## [Task to carry out]
Every record below is to be copied exactly, with its images omitted.

## [Saved data entries]
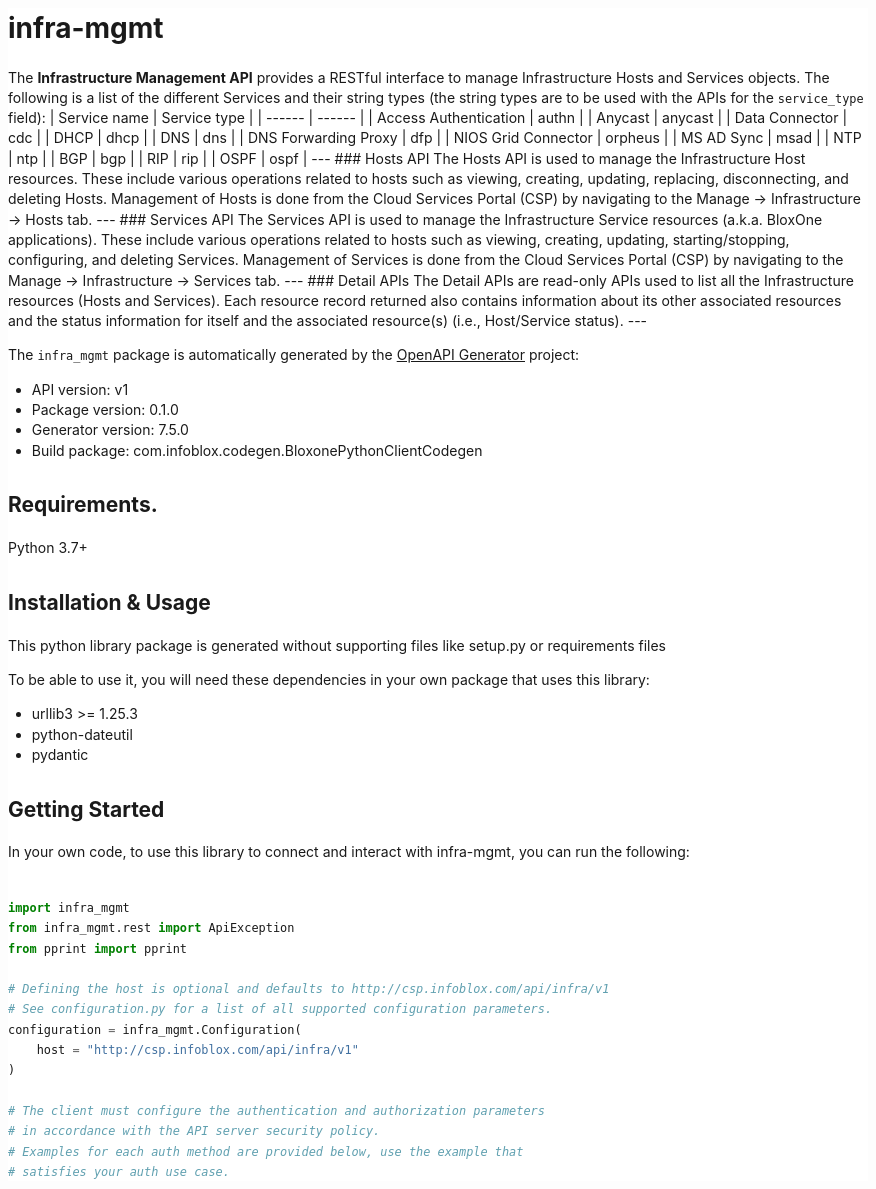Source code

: # infra-mgmt
The **Infrastructure Management API** provides a RESTful interface to manage Infrastructure Hosts and Services objects.  The following is a list of the different Services and their string types (the string types are to be used with the APIs for the `service_type` field):  | Service name | Service type |   | ------ | ------ |   | Access Authentication | authn |   | Anycast | anycast |   | Data Connector | cdc |   | DHCP | dhcp |   | DNS | dns |   | DNS Forwarding Proxy | dfp |   | NIOS Grid Connector | orpheus |   | MS AD Sync | msad |   | NTP | ntp |   | BGP | bgp |   | RIP | rip |   | OSPF | ospf |    ---   ### Hosts API  The Hosts API is used to manage the Infrastructure Host resources. These include various operations related to hosts such as viewing, creating, updating, replacing, disconnecting, and deleting Hosts. Management of Hosts is done from the Cloud Services Portal (CSP) by navigating to the Manage -> Infrastructure -> Hosts tab.  ---   ### Services API  The Services API is used to manage the Infrastructure Service resources (a.k.a. BloxOne applications). These include various operations related to hosts such as viewing, creating, updating, starting/stopping, configuring, and deleting Services. Management of Services is done from the Cloud Services Portal (CSP) by navigating to the Manage -> Infrastructure -> Services tab.  ---   ### Detail APIs  The Detail APIs are read-only APIs used to list all the Infrastructure resources (Hosts and Services). Each resource record returned also contains information about its other associated resources and the status information for itself and the associated resource(s) (i.e., Host/Service status).  ---   

The `infra_mgmt` package is automatically generated by the [OpenAPI Generator](https://openapi-generator.tech) project:

- API version: v1
- Package version: 0.1.0
- Generator version: 7.5.0
- Build package: com.infoblox.codegen.BloxonePythonClientCodegen

## Requirements.

Python 3.7+

## Installation & Usage

This python library package is generated without supporting files like setup.py or requirements files

To be able to use it, you will need these dependencies in your own package that uses this library:

* urllib3 >= 1.25.3
* python-dateutil
* pydantic

## Getting Started

In your own code, to use this library to connect and interact with infra-mgmt,
you can run the following:

```python

import infra_mgmt
from infra_mgmt.rest import ApiException
from pprint import pprint

# Defining the host is optional and defaults to http://csp.infoblox.com/api/infra/v1
# See configuration.py for a list of all supported configuration parameters.
configuration = infra_mgmt.Configuration(
    host = "http://csp.infoblox.com/api/infra/v1"
)

# The client must configure the authentication and authorization parameters
# in accordance with the API server security policy.
# Examples for each auth method are provided below, use the example that
# satisfies your auth use case.

```
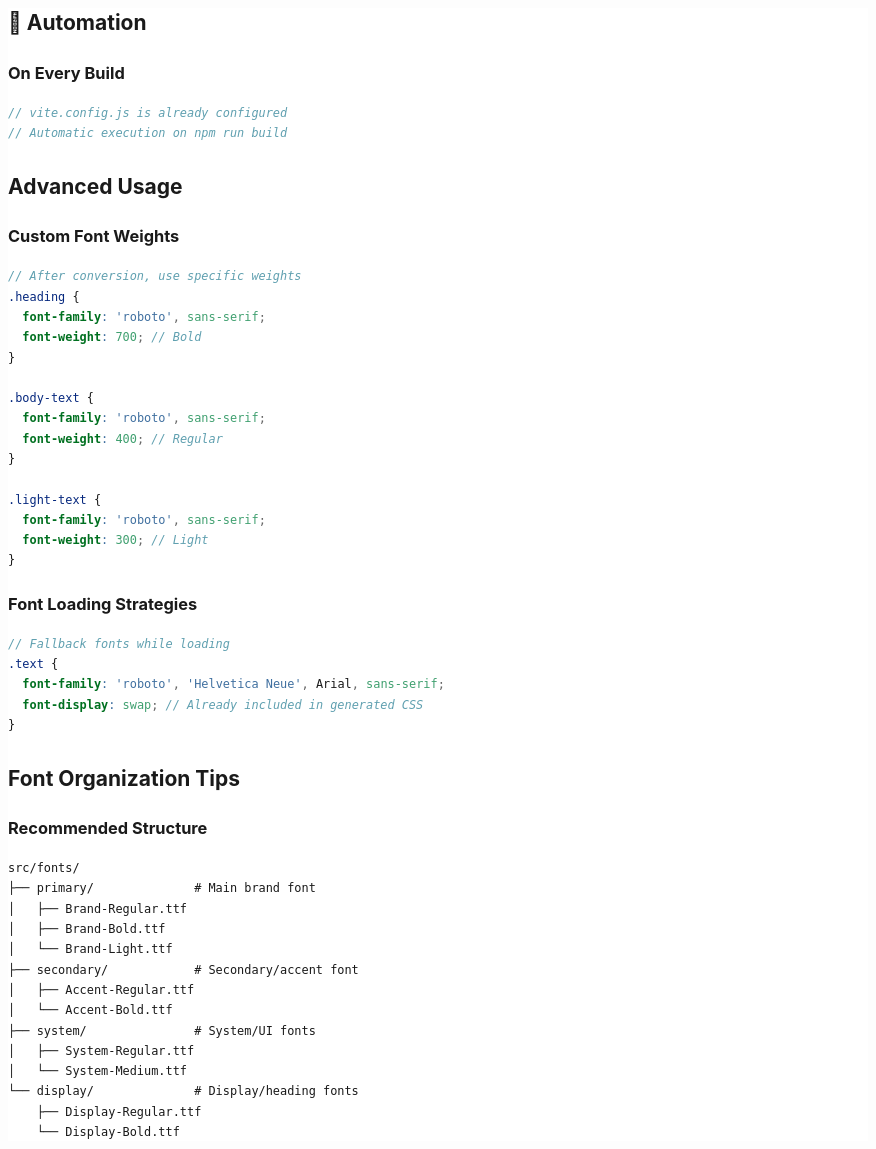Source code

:## 🔄 Automation

### On Every Build

```javascript
// vite.config.js is already configured
// Automatic execution on npm run build
```

## Advanced Usage

### Custom Font Weights

```scss
// After conversion, use specific weights
.heading {
  font-family: 'roboto', sans-serif;
  font-weight: 700; // Bold
}

.body-text {
  font-family: 'roboto', sans-serif;
  font-weight: 400; // Regular
}

.light-text {
  font-family: 'roboto', sans-serif;
  font-weight: 300; // Light
}
```

### Font Loading Strategies

```scss
// Fallback fonts while loading
.text {
  font-family: 'roboto', 'Helvetica Neue', Arial, sans-serif;
  font-display: swap; // Already included in generated CSS
}
```

## Font Organization Tips

### Recommended Structure

```
src/fonts/
├── primary/              # Main brand font
│   ├── Brand-Regular.ttf
│   ├── Brand-Bold.ttf
│   └── Brand-Light.ttf
├── secondary/            # Secondary/accent font
│   ├── Accent-Regular.ttf
│   └── Accent-Bold.ttf
├── system/               # System/UI fonts
│   ├── System-Regular.ttf
│   └── System-Medium.ttf
└── display/              # Display/heading fonts
    ├── Display-Regular.ttf
    └── Display-Bold.ttf
```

## [Response below]
Source code

: # infra-mgmt
The **Infrastructure Management API** provides a RESTful interface to manage Infrastructure Hosts and Services objects.  The following is a list of the different Services and their string types (the string types are to be used with the APIs for the `service_type` field):  | Service name | Service type |   | ------ | ------ |   | Access Authentication | authn |   | Anycast | anycast |   | Data Connector | cdc |   | DHCP | dhcp |   | DNS | dns |   | DNS Forwarding Proxy | dfp |   | NIOS Grid Connector | orpheus |   | MS AD Sync | msad |   | NTP | ntp |   | BGP | bgp |   | RIP | rip |   | OSPF | ospf |    ---   ### Hosts API  The Hosts API is used to manage the Infrastructure Host resources. These include various operations related to hosts such as viewing, creating, updating, replacing, disconnecting, and deleting Hosts. Management of Hosts is done from the Cloud Services Portal (CSP) by navigating to the Manage -> Infrastructure -> Hosts tab.  ---   ### Services API  The Services API is used to manage the Infrastructure Service resources (a.k.a. BloxOne applications). These include various operations related to hosts such as viewing, creating, updating, starting/stopping, configuring, and deleting Services. Management of Services is done from the Cloud Services Portal (CSP) by navigating to the Manage -> Infrastructure -> Services tab.  ---   ### Detail APIs  The Detail APIs are read-only APIs used to list all the Infrastructure resources (Hosts and Services). Each resource record returned also contains information about its other associated resources and the status information for itself and the associated resource(s) (i.e., Host/Service status).  ---   

The `infra_mgmt` package is automatically generated by the [OpenAPI Generator](https://openapi-generator.tech) project:

- API version: v1
- Package version: 0.1.0
- Generator version: 7.5.0
- Build package: com.infoblox.codegen.BloxonePythonClientCodegen

## Requirements.

Python 3.7+

## Installation & Usage

This python library package is generated without supporting files like setup.py or requirements files

To be able to use it, you will need these dependencies in your own package that uses this library:

* urllib3 >= 1.25.3
* python-dateutil
* pydantic

## Getting Started

In your own code, to use this library to connect and interact with infra-mgmt,
you can run the following:

```python

import infra_mgmt
from infra_mgmt.rest import ApiException
from pprint import pprint

# Defining the host is optional and defaults to http://csp.infoblox.com/api/infra/v1
# See configuration.py for a list of all supported configuration parameters.
configuration = infra_mgmt.Configuration(
    host = "http://csp.infoblox.com/api/infra/v1"
)

# The client must configure the authentication and authorization parameters
# in accordance with the API server security policy.
# Examples for each auth method are provided below, use the example that
# satisfies your auth use case.

```
Source code

:## 🔄 Automation

### On Every Build

```javascript
// vite.config.js is already configured
// Automatic execution on npm run build
```

## Advanced Usage

### Custom Font Weights

```scss
// After conversion, use specific weights
.heading {
  font-family: 'roboto', sans-serif;
  font-weight: 700; // Bold
}

.body-text {
  font-family: 'roboto', sans-serif;
  font-weight: 400; // Regular
}

.light-text {
  font-family: 'roboto', sans-serif;
  font-weight: 300; // Light
}
```

### Font Loading Strategies

```scss
// Fallback fonts while loading
.text {
  font-family: 'roboto', 'Helvetica Neue', Arial, sans-serif;
  font-display: swap; // Already included in generated CSS
}
```

## Font Organization Tips

### Recommended Structure

```
src/fonts/
├── primary/              # Main brand font
│   ├── Brand-Regular.ttf
│   ├── Brand-Bold.ttf
│   └── Brand-Light.ttf
├── secondary/            # Secondary/accent font
│   ├── Accent-Regular.ttf
│   └── Accent-Bold.ttf
├── system/               # System/UI fonts
│   ├── System-Regular.ttf
│   └── System-Medium.ttf
└── display/              # Display/heading fonts
    ├── Display-Regular.ttf
    └── Display-Bold.ttf
```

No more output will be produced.